- **INSTRUCTIONS FOR THE TASK**:
Transcribe exactly the lines from the one holding "power microscopy histopathology" to the end of the data below, including both of those lines and no others.

- **DATA FOR THIS TASK**:
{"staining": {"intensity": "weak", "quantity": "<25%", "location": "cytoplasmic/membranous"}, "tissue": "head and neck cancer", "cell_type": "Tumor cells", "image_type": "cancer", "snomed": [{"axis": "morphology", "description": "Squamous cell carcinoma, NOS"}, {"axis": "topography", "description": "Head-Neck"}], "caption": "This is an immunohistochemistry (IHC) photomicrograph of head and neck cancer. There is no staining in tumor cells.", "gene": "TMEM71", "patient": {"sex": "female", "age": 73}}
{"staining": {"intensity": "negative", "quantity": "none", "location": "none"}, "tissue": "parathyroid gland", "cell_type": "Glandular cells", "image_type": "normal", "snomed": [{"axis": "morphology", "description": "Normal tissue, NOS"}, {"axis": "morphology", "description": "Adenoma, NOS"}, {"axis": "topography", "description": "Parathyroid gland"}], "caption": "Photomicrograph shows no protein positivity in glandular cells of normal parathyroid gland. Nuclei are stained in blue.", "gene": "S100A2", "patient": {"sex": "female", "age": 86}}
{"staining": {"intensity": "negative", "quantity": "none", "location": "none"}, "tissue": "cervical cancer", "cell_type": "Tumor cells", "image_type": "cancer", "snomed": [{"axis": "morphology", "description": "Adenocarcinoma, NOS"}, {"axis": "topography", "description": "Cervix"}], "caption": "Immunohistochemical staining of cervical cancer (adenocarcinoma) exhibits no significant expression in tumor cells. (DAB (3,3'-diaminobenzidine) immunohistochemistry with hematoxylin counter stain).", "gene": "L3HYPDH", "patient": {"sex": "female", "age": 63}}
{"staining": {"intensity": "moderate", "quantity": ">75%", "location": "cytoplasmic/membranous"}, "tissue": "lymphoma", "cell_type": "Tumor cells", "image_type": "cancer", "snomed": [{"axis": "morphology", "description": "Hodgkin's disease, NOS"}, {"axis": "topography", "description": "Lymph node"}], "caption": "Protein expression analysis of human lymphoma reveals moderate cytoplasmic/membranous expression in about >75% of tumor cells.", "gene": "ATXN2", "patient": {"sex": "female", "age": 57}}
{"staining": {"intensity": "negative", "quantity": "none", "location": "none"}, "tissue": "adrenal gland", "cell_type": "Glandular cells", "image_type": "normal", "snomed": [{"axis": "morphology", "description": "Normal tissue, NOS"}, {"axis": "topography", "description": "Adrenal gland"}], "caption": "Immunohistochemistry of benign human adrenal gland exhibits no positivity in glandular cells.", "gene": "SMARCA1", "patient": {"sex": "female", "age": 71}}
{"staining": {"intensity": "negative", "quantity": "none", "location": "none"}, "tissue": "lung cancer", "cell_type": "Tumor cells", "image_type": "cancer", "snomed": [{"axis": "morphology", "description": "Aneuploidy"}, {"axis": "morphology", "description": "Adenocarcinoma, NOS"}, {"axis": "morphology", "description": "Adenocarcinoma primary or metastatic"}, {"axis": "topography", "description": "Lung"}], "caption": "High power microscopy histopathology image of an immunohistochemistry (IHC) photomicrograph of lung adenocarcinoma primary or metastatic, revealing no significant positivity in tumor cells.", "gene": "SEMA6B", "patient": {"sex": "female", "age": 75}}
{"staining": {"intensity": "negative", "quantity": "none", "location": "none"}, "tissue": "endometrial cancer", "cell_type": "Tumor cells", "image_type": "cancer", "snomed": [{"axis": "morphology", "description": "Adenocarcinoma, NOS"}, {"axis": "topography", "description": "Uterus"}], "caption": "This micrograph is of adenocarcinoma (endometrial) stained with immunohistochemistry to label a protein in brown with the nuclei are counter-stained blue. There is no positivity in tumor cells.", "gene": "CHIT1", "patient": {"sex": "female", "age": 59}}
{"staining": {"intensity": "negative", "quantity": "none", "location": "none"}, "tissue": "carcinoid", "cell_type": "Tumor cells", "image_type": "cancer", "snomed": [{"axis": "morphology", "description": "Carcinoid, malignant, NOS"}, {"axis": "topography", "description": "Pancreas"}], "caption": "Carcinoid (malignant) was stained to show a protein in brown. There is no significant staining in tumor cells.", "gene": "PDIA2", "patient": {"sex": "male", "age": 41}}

- **TASK ANSWER**:
{"staining": {"intensity": "negative", "quantity": "none", "location": "none"}, "tissue": "lung cancer", "cell_type": "Tumor cells", "image_type": "cancer", "snomed": [{"axis": "morphology", "description": "Aneuploidy"}, {"axis": "morphology", "description": "Adenocarcinoma, NOS"}, {"axis": "morphology", "description": "Adenocarcinoma primary or metastatic"}, {"axis": "topography", "description": "Lung"}], "caption": "High power microscopy histopathology image of an immunohistochemistry (IHC) photomicrograph of lung adenocarcinoma primary or metastatic, revealing no significant positivity in tumor cells.", "gene": "SEMA6B", "patient": {"sex": "female", "age": 75}}
{"staining": {"intensity": "negative", "quantity": "none", "location": "none"}, "tissue": "endometrial cancer", "cell_type": "Tumor cells", "image_type": "cancer", "snomed": [{"axis": "morphology", "description": "Adenocarcinoma, NOS"}, {"axis": "topography", "description": "Uterus"}], "caption": "This micrograph is of adenocarcinoma (endometrial) stained with immunohistochemistry to label a protein in brown with the nuclei are counter-stained blue. There is no positivity in tumor cells.", "gene": "CHIT1", "patient": {"sex": "female", "age": 59}}
{"staining": {"intensity": "negative", "quantity": "none", "location": "none"}, "tissue": "carcinoid", "cell_type": "Tumor cells", "image_type": "cancer", "snomed": [{"axis": "morphology", "description": "Carcinoid, malignant, NOS"}, {"axis": "topography", "description": "Pancreas"}], "caption": "Carcinoid (malignant) was stained to show a protein in brown. There is no significant staining in tumor cells.", "gene": "PDIA2", "patient": {"sex": "male", "age": 41}}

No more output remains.